* **YOUR GOAL**
Return the following lines word for word, keeping every line in order, but leave out the pictures.

───

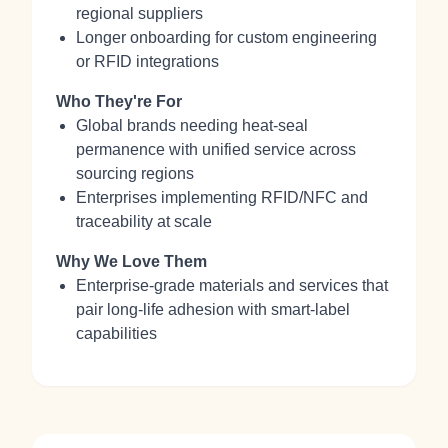
regional suppliers
Longer onboarding for custom engineering
or RFID integrations
Who They're For
Global brands needing heat‑seal
permanence with unified service across
sourcing regions
Enterprises implementing RFID/NFC and
traceability at scale
Why We Love Them
Enterprise‑grade materials and services that
pair long‑life adhesion with smart‑label
capabilities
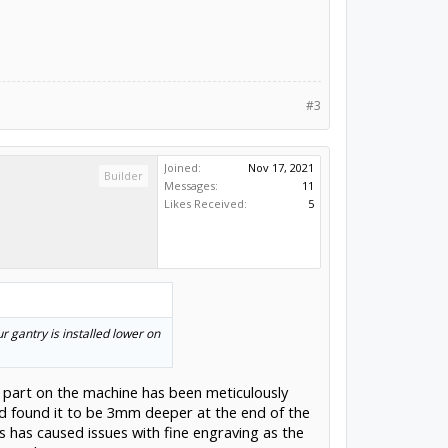
#3
Joined:
Nov 17, 2021
Builder
Messages:
11
Likes Received:
5
 gantry is installed lower on
ery part on the machine has been meticulously
nd found it to be 3mm deeper at the end of the
s has caused issues with fine engraving as the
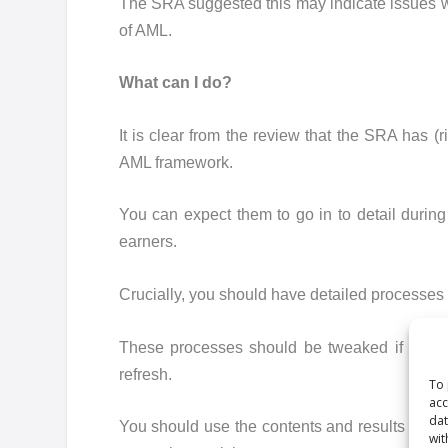
The SRA suggested this may indicate issues wi
of AML.
What can I do?
It is clear from the review that the SRA has (r
AML framework.
You can expect them to go in to detail during 
earners.
Crucially, you should have detailed processes in 
These processes should be tweaked if necessa
refresh.
To 
acc
dat
You should use the contents and results of th
wit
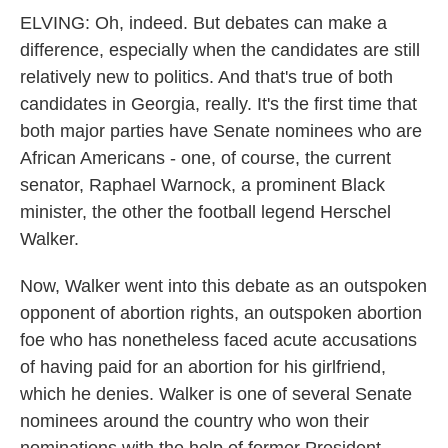
ELVING: Oh, indeed. But debates can make a
difference, especially when the candidates are still
relatively new to politics. And that's true of both
candidates in Georgia, really. It's the first time that
both major parties have Senate nominees who are
African Americans - one, of course, the current
senator, Raphael Warnock, a prominent Black
minister, the other the football legend Herschel
Walker.
Now, Walker went into this debate as an outspoken
opponent of abortion rights, an outspoken abortion
foe who has nonetheless faced acute accusations
of having paid for an abortion for his girlfriend,
which he denies. Walker is one of several Senate
nominees around the country who won their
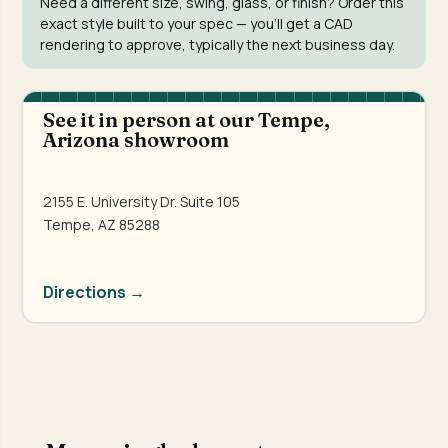
Need a different size, swing, glass, or finish? Order this
exact style built to your spec — you'll get a CAD
rendering to approve, typically the next business day.
See it in person at our Tempe,
Arizona showroom
2155 E. University Dr. Suite 105
Tempe, AZ 85288
Directions →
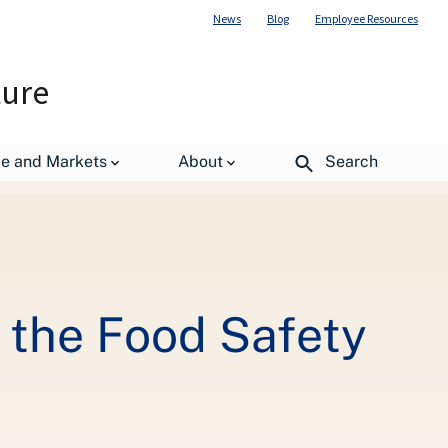
News
Blog
Employee Resources
ture
n Service
de and Markets
About
Search
the Food Safety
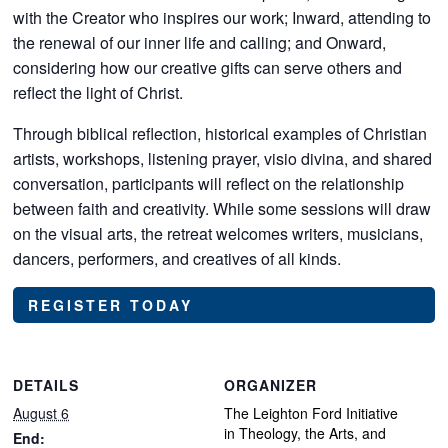
with the Creator who inspires our work; Inward, attending to
the renewal of our inner life and calling; and Onward,
considering how our creative gifts can serve others and
reflect the light of Christ.
Through biblical reflection, historical examples of Christian
artists, workshops, listening prayer, visio divina, and shared
conversation, participants will reflect on the relationship
between faith and creativity. While some sessions will draw
on the visual arts, the retreat welcomes writers, musicians,
dancers, performers, and creatives of all kinds.
REGISTER TODAY
DETAILS
ORGANIZER
August 6
The Leighton Ford Initiative
in Theology, the Arts, and
End:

───

* **ANSWER SPACE**
regional suppliers
Longer onboarding for custom engineering
or RFID integrations
Who They're For
Global brands needing heat‑seal
permanence with unified service across
sourcing regions
Enterprises implementing RFID/NFC and
traceability at scale
Why We Love Them
Enterprise‑grade materials and services that
pair long‑life adhesion with smart‑label
capabilities
#3
Joined:
Nov 17, 2021
Builder
Messages:
11
Likes Received:
5
 gantry is installed lower on
ery part on the machine has been meticulously
nd found it to be 3mm deeper at the end of the
s has caused issues with fine engraving as the
The SRA suggested this may indicate issues wi
of AML.
What can I do?
It is clear from the review that the SRA has (r
AML framework.
You can expect them to go in to detail during 
earners.
Crucially, you should have detailed processes in 
These processes should be tweaked if necessa
refresh.
To 
acc
dat
You should use the contents and results of th
wit
ELVING: Oh, indeed. But debates can make a
difference, especially when the candidates are still
relatively new to politics. And that's true of both
candidates in Georgia, really. It's the first time that
both major parties have Senate nominees who are
African Americans - one, of course, the current
senator, Raphael Warnock, a prominent Black
minister, the other the football legend Herschel
Walker.
Now, Walker went into this debate as an outspoken
opponent of abortion rights, an outspoken abortion
foe who has nonetheless faced acute accusations
of having paid for an abortion for his girlfriend,
which he denies. Walker is one of several Senate
nominees around the country who won their
Need a different size, swing, glass, or finish? Order this
exact style built to your spec — you'll get a CAD
rendering to approve, typically the next business day.
See it in person at our Tempe,
Arizona showroom
2155 E. University Dr. Suite 105
Tempe, AZ 85288
Directions →
News
Blog
Employee Resources
ture
n Service
de and Markets
About
Search
the Food Safety
with the Creator who inspires our work; Inward, attending to
the renewal of our inner life and calling; and Onward,
considering how our creative gifts can serve others and
reflect the light of Christ.
Through biblical reflection, historical examples of Christian
artists, workshops, listening prayer, visio divina, and shared
conversation, participants will reflect on the relationship
between faith and creativity. While some sessions will draw
on the visual arts, the retreat welcomes writers, musicians,
dancers, performers, and creatives of all kinds.
REGISTER TODAY
DETAILS
ORGANIZER
August 6
The Leighton Ford Initiative
in Theology, the Arts, and
End:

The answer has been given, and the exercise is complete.